There is a stark contrast in reactions towards the COVID-19 outbreak between Singapore and Hong Kong. The difference in perceived support from employers is particularly striking, with significantly more Singaporean employees being satisfied with employers’ support compared to those in Hong Kong.
During the week of February 24, Consumer Search Group (CSG), a market research firm, and Ruder Finn, a global integrated communications consultancy, jointly conducted a research study on the socioeconomic impact of the COVID-19 outbreak.

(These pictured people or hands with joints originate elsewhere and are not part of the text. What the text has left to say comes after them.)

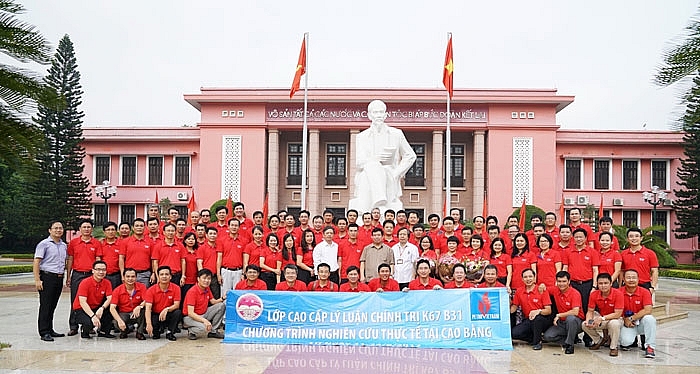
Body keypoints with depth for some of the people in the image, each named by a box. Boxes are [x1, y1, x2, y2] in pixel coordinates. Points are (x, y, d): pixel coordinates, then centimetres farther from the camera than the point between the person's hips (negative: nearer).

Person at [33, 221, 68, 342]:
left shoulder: (64, 245, 15)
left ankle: (50, 330, 19)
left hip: (59, 278, 6)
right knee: (45, 305, -5)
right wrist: (37, 280, -16)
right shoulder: (44, 244, -5)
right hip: (47, 277, -6)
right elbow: (36, 262, -9)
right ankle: (44, 332, -2)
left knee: (53, 305, 12)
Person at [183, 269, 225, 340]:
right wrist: (204, 320, -40)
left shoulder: (207, 289, 1)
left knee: (221, 306, -7)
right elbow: (190, 313, -28)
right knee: (204, 327, -37)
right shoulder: (192, 291, -23)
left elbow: (213, 301, 8)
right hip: (190, 317, -8)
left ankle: (213, 331, 2)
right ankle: (191, 331, -1)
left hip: (203, 314, 8)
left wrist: (222, 299, -14)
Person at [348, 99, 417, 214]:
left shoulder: (396, 134, 11)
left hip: (390, 181, 0)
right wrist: (375, 159, -22)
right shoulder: (362, 137, 10)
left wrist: (396, 174, 4)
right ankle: (381, 204, -43)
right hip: (366, 177, 0)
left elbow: (410, 156, 19)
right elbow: (359, 162, -1)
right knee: (372, 166, -34)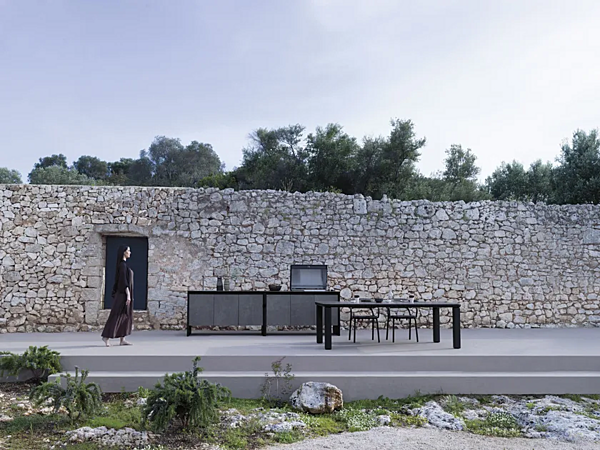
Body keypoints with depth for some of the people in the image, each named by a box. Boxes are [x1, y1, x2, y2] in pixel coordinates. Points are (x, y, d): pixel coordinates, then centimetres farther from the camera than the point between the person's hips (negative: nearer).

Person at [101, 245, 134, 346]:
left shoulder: (123, 264, 15)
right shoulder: (123, 264, -15)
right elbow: (123, 280, -20)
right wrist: (128, 295, -23)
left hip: (123, 293, 10)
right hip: (124, 293, -10)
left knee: (125, 316, 8)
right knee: (116, 316, -6)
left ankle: (122, 339, 9)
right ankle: (106, 336, 0)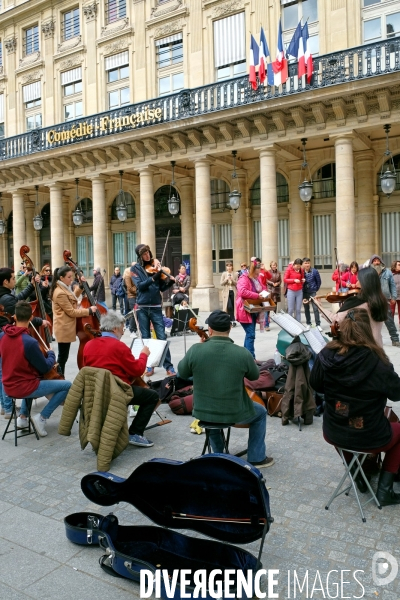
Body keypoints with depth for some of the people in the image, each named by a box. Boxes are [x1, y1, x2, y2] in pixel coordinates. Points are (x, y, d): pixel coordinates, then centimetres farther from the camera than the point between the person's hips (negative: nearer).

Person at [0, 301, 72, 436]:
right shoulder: (30, 342, -25)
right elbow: (45, 368, -13)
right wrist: (51, 354, 6)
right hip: (24, 387, -7)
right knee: (67, 385, -1)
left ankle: (23, 417, 29)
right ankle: (42, 417, -1)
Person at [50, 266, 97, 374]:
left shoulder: (63, 289, 8)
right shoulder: (60, 293, -22)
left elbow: (73, 297, 26)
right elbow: (71, 312, -20)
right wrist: (89, 310, -14)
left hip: (66, 328, 10)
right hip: (64, 329, -10)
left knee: (63, 356, 15)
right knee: (62, 356, -2)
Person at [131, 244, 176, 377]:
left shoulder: (156, 266, 6)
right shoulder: (136, 268, 2)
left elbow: (162, 287, 5)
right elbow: (139, 285, -13)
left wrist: (170, 282, -15)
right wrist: (153, 278, -26)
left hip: (156, 307, 0)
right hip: (142, 308, 0)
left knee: (162, 337, -3)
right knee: (145, 338, 7)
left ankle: (168, 366, 3)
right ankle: (149, 366, 18)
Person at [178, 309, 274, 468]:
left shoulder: (195, 350, -16)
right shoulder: (243, 353, -17)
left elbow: (182, 373, 3)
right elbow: (254, 376, 2)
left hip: (202, 412, 2)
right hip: (234, 414, -2)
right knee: (260, 412, 28)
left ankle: (218, 454, 44)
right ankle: (256, 458, 31)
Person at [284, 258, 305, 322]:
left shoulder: (301, 270, 7)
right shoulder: (289, 269, -3)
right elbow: (285, 279, -4)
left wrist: (303, 280, -3)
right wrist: (294, 280, -14)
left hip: (299, 291, 3)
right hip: (291, 291, -3)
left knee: (298, 309, 4)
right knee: (290, 310, -1)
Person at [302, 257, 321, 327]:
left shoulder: (315, 271, -9)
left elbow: (318, 281, 1)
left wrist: (316, 289, 7)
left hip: (312, 292, -2)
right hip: (304, 292, 2)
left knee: (315, 308, -7)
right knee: (306, 308, 10)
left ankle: (318, 324, -2)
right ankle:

In Singapore, a fraction of public and private sector companies and organizations have announced pay cuts for senior management and provided the option for employees to go on voluntary unpaid leave. However, it is largely business as usual for both the public and private sectors. The study found that a majority of employees in Singapore held positive perceptions towards the level of support provided by employers, with over 60% stating that their employers had provided them with adequate support, compared to only 38% of employees in Hong Kong.
Only 5% of employees in Singapore felt that support provided by their employers was lacking, compared to 20% of employees in Hong Kong (see Figure 1).
In both cities, employers provided support via a variety of measures. In Singapore, the majority of employees felt adequately supported by their employers due to the provision of hand sanitizer (63%), the provision of health and hygiene guidelines (57%), increased hygiene standards in the workplace (53%) and clear communication surrounding business continuity plans (52%). In Hong Kong, more than half perceived adequate support from their employers due to the provision of face masks (57%), flexible working hours (54%) and the flexibility of being able to work from home (51%).
Despite the continuous spread of the virus, both Singapore (71%) and Hong Kong (72%) residents are optimistic that this epidemic will be over by the end of Q2 of 2020.